There are assorted examples, and I’m not sure I want to even try to dig into an attempt to make an itemized list. If, for example, people think that some sort of “path to prosperity” involves a magical restoration of “the flow of credit”, and a revival of projects of outward suburban expansion developments of house subdivisions and associated retail commerce pods, this is just fucking crazy.

In the general domain of the subject of energy resources, we have the continued dualistic pair opposition between people thinking the uninformed, ill informed, and flat out deluded thoughts that what they see as suitable political and business positions and activities, and “new technologies”, and things like tar sands and oil shale and so on, will just provide us with all the fuel we wish. Even that stuff reveals obvious glaring examples of the horrific attitudes that are common, as much of the chatter explicitly declares that the situation will be fine, because we supposedly have X number of decades of supply of petroleum (or near substitutes) or natural gas, which leads to the obvious question that is usually not following these statements.

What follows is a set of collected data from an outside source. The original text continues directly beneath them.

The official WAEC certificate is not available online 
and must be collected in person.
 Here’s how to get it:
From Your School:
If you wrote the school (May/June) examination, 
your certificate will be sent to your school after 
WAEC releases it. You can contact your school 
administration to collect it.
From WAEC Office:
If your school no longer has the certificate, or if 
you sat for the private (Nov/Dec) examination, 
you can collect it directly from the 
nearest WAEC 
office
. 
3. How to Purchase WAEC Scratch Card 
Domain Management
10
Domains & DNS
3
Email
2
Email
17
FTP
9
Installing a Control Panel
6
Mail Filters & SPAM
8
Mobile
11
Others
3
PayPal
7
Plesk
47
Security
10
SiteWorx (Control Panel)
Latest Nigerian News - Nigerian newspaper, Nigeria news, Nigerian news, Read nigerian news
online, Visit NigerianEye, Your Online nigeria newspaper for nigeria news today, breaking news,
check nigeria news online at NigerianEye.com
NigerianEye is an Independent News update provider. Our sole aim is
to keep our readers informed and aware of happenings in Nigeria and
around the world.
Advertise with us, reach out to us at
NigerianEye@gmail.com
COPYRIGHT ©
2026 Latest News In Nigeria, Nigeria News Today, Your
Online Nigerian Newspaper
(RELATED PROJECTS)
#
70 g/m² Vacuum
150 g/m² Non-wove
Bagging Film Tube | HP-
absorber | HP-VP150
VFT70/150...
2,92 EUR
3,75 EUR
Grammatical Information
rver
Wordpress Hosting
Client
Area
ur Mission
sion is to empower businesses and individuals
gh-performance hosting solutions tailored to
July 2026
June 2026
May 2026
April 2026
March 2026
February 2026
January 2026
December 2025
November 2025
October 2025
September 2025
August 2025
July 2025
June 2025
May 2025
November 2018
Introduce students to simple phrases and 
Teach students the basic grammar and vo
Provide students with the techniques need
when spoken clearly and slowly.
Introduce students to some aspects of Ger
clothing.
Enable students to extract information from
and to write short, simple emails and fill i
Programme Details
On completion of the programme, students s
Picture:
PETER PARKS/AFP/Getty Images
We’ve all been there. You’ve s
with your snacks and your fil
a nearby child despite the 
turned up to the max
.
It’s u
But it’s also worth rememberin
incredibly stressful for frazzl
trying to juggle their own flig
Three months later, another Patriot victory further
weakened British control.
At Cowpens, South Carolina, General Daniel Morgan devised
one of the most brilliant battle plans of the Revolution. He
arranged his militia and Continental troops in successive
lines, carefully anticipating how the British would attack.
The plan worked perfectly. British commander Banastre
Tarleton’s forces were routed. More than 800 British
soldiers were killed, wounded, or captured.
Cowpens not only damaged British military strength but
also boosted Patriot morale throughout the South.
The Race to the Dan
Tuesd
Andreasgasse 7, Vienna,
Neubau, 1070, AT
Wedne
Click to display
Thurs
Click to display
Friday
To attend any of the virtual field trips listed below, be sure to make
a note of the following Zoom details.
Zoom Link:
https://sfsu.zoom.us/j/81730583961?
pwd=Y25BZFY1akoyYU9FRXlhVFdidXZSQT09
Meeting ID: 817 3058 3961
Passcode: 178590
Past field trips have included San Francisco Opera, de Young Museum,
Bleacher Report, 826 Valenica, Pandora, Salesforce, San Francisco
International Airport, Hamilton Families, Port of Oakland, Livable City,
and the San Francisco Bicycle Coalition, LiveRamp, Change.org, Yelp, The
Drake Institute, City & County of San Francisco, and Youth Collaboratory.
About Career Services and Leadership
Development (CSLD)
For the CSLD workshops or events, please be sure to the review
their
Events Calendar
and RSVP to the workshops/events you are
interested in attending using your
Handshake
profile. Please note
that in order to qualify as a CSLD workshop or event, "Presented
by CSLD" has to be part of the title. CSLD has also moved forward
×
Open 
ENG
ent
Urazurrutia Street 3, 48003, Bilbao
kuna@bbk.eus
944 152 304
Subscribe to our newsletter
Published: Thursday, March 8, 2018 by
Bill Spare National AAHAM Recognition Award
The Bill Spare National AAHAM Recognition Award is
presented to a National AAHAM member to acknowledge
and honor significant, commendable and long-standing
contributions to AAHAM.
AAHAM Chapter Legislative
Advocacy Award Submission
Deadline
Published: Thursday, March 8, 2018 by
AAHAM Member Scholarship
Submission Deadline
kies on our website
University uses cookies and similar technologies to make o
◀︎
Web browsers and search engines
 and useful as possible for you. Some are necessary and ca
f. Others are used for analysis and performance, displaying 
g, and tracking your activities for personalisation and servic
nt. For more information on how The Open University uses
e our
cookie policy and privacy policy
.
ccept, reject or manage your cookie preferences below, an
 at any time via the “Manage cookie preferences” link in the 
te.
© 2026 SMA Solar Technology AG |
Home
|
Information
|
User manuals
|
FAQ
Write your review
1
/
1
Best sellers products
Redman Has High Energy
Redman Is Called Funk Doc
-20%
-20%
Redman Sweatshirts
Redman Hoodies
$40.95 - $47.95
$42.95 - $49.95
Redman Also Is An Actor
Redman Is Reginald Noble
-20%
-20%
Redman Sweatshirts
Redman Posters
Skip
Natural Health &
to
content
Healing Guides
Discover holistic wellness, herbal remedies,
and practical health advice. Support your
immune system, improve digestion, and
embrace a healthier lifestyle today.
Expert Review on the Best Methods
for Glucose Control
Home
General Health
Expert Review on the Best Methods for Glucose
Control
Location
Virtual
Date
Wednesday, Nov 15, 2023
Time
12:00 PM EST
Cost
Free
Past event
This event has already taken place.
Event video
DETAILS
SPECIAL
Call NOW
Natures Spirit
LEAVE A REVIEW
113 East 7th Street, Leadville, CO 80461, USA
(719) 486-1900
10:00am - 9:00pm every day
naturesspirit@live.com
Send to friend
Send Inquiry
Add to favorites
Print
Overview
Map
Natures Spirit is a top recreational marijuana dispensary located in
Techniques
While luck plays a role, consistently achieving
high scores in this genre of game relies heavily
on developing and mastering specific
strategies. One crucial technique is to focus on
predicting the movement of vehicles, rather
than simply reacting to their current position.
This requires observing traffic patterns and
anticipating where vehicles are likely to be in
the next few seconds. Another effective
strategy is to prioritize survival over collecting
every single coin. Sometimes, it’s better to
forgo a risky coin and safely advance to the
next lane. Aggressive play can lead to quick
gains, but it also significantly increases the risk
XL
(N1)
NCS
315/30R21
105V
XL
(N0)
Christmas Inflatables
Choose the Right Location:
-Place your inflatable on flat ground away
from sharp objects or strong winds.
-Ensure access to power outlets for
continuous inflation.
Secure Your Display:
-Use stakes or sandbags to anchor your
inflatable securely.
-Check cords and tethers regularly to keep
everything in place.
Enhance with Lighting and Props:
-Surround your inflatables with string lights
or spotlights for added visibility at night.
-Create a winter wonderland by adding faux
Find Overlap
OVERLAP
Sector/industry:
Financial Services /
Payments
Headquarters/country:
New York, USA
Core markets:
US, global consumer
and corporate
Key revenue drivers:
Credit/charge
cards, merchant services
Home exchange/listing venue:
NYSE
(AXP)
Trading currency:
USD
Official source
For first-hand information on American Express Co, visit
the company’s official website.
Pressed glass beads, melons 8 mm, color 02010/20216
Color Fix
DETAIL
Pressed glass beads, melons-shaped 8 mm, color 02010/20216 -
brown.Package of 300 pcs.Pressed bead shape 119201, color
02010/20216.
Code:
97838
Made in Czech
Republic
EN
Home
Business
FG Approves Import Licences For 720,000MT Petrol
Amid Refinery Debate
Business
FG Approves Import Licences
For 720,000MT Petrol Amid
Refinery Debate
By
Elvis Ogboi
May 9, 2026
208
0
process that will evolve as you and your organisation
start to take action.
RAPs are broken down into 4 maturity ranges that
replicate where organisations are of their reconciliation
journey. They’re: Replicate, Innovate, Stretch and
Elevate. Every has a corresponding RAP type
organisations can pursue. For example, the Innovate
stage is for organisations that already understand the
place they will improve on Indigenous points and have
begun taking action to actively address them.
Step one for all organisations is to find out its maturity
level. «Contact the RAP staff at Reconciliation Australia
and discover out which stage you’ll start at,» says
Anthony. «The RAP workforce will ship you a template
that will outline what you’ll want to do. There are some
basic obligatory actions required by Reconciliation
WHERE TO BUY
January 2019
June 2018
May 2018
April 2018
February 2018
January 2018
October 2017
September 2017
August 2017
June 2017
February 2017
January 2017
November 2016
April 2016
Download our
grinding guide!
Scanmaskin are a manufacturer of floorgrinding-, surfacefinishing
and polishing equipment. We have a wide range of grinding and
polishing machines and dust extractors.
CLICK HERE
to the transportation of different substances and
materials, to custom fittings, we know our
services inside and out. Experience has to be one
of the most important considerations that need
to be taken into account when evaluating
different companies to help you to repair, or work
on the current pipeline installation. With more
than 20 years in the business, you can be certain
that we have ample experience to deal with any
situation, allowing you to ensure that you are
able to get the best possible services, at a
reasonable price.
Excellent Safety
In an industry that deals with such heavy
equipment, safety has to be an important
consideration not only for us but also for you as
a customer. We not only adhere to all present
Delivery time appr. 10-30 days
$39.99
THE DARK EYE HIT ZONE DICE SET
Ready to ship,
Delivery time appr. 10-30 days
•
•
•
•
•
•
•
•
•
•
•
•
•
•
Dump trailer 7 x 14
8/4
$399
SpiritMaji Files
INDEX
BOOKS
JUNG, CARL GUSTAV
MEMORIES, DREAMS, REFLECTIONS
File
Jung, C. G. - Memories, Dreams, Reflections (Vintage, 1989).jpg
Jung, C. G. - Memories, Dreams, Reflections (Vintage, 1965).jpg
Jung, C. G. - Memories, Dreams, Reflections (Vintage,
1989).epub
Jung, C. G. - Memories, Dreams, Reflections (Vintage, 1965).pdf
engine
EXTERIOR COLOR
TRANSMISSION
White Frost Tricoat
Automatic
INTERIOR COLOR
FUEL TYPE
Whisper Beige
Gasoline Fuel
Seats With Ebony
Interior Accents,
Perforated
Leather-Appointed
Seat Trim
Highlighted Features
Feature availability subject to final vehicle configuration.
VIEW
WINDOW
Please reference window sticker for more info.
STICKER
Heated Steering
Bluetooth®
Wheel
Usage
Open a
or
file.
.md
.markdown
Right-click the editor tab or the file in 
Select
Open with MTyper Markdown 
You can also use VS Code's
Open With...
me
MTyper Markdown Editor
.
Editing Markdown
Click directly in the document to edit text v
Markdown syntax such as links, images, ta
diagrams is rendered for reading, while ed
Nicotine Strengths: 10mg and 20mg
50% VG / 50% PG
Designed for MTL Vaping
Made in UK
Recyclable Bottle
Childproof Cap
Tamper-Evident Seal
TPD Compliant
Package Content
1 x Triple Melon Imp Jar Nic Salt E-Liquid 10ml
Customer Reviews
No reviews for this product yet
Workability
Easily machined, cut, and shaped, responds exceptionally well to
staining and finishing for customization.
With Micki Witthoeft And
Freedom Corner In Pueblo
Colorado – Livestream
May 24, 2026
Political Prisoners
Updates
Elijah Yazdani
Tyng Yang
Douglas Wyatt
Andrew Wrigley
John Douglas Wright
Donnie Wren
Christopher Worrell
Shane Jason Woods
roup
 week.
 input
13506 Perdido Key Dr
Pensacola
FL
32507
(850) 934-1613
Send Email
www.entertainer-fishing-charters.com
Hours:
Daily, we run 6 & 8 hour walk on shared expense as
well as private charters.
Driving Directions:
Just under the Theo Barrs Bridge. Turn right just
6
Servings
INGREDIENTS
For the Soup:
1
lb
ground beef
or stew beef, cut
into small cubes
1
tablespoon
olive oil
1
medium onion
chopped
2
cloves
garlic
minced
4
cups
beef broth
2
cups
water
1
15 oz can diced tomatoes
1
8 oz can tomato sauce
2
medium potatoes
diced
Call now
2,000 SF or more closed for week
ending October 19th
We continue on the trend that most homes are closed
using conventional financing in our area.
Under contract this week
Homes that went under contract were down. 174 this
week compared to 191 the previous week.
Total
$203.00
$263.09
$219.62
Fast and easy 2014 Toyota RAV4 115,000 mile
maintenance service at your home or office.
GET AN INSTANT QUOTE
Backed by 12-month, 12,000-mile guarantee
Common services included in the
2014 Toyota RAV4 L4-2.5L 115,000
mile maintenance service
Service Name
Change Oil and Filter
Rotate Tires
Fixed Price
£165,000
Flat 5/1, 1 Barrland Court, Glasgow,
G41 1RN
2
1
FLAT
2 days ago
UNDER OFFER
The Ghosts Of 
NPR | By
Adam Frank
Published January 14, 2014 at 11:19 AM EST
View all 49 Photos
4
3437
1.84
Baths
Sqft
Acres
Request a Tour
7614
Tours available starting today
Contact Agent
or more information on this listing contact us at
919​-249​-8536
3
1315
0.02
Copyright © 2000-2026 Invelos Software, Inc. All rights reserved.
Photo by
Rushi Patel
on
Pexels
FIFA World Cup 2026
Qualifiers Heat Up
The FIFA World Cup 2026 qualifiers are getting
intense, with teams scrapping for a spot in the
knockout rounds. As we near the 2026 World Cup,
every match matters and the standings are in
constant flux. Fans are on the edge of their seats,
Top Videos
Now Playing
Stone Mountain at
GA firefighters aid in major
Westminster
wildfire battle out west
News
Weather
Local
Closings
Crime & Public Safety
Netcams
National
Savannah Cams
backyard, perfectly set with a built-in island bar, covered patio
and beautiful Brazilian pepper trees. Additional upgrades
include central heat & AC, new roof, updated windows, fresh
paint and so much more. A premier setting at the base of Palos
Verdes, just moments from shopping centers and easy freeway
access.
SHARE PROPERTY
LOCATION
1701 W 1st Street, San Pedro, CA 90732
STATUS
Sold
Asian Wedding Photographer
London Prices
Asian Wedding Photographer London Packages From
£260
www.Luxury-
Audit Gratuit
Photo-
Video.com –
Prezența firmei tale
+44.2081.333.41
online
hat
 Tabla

What about the people living beyond that time? Even people who are now young people, from children up to young adults in their twenties, have these supposedly optimistic claims being thrown around, with what should be obvious simply taking many of these declarations as accurate on the face of it; the sales spew is talking about these resources being depleted in what they might reasonably expect to be their lifetimes.

The other half of the dualism, of course, is the “we’ll develop green renewable energy”, with little rational thought of reality in it, just a lot of suppositions and assumptions without doing the math.

Stating the problems in terms of actual reality and facing the necessity of reworking everything to simply work out how to live while using much less of what fuel resources we have left is not a popular idea, when the inevitable conclusion is that this is the only real answer to the problems in this area.

It should be ridiculously obvious to anybody but the most deluded and insane, or just grossly stupid, that we aren’t going to revive and continue the exact same casino games of finance, and have any kind of economic function that actually supports human life and a decent existence.

There are loads of people in the situation of not having any gainful employment to support themselves, and there’s no shortage of bullshit about “job retraining” as an answer. A great many people have education and backgrounds and skills and experience forming an ability to do good work in useful things, doing work that is needed. This alone astounds me, to see the amount of pretentious delusion in this area. For many, many people, the problems are not about them not having “job skills”, or a lack of a need to et work done that they can do, it’s about a lack of people able or willing to pay for the work.

What we don’t need, by the way, if this isn’t pretty obvious by now, is more freeway construction or more suburban outlands house and retail box construction. On the other hand, what we do need, pretty urgently, is maintaining and reworking and actually rebuilding a lot of thousands of square miles on the middle core areas of American cities, that have been in abandoned decay for decades, so that they work again and are functional, living, and even enjoyable places to work and live, with far less separation and the dependencies that come with that separation.

The biggest, most important, and broad general theme?

We need to blow away a whole giant complex knotted mass of confusion, and noise, and trivial distractions, and buzzing bullshit, and start telling ourselves and each other the truth. We have a lot to do, and that can’t happen until enough people understand this.